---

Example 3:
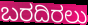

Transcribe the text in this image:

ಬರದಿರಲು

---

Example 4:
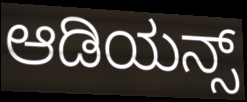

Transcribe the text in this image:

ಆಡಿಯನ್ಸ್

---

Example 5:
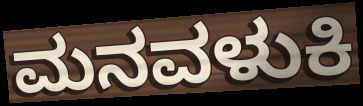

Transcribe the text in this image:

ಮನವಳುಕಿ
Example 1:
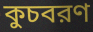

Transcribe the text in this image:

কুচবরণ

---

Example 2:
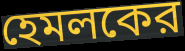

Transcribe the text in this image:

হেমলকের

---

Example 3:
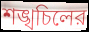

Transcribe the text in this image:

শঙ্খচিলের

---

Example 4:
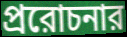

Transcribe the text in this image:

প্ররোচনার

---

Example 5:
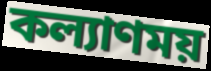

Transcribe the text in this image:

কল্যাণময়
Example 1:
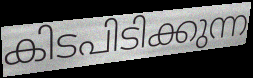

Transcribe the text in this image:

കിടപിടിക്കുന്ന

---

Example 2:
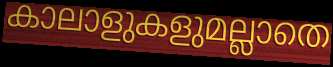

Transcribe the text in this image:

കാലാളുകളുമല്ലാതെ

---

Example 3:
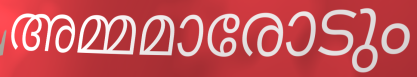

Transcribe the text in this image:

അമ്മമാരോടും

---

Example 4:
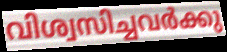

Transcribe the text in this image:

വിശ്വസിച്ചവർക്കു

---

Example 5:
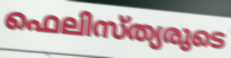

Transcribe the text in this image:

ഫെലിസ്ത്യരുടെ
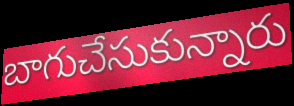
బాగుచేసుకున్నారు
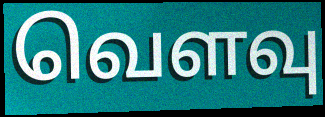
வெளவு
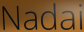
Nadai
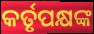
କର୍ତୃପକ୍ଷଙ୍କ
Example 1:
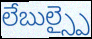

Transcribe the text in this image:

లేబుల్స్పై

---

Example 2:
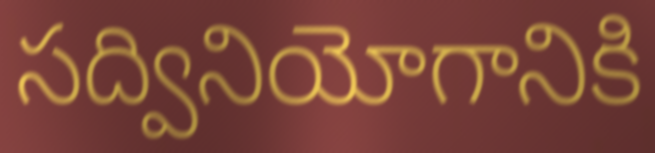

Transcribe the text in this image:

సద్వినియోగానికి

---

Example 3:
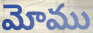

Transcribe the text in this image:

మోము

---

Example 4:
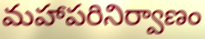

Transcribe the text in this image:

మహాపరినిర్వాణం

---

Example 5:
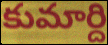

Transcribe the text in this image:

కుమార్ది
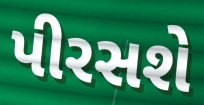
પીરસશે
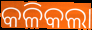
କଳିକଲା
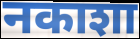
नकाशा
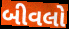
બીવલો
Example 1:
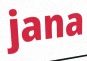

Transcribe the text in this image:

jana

> **TO DO**: Please retype every record above exactly, leaving out the pictures.

> **THE ANSWER**:
---

Example 3:

Transcribe the text in this image:

ಬರದಿರಲು

---

Example 4:

Transcribe the text in this image:

ಆಡಿಯನ್ಸ್

---

Example 5:

Transcribe the text in this image:

ಮನವಳುಕಿ
Example 1:

Transcribe the text in this image:

কুচবরণ

---

Example 2:

Transcribe the text in this image:

হেমলকের

---

Example 3:

Transcribe the text in this image:

শঙ্খচিলের

---

Example 4:

Transcribe the text in this image:

প্ররোচনার

---

Example 5:

Transcribe the text in this image:

কল্যাণময়
Example 1:

Transcribe the text in this image:

കിടപിടിക്കുന്ന

---

Example 2:

Transcribe the text in this image:

കാലാളുകളുമല്ലാതെ

---

Example 3:

Transcribe the text in this image:

അമ്മമാരോടും

---

Example 4:

Transcribe the text in this image:

വിശ്വസിച്ചവർക്കു

---

Example 5:

Transcribe the text in this image:

ഫെലിസ്ത്യരുടെ
బాగుచేసుకున్నారు
வெளவு
Nadai
କର୍ତୃପକ୍ଷଙ୍କ
Example 1:

Transcribe the text in this image:

లేబుల్స్పై

---

Example 2:

Transcribe the text in this image:

సద్వినియోగానికి

---

Example 3:

Transcribe the text in this image:

మోము

---

Example 4:

Transcribe the text in this image:

మహాపరినిర్వాణం

---

Example 5:

Transcribe the text in this image:

కుమార్ది
પીરસશે
କଳିକଲା
नकाशा
બીવલો
Example 1:

Transcribe the text in this image:

jana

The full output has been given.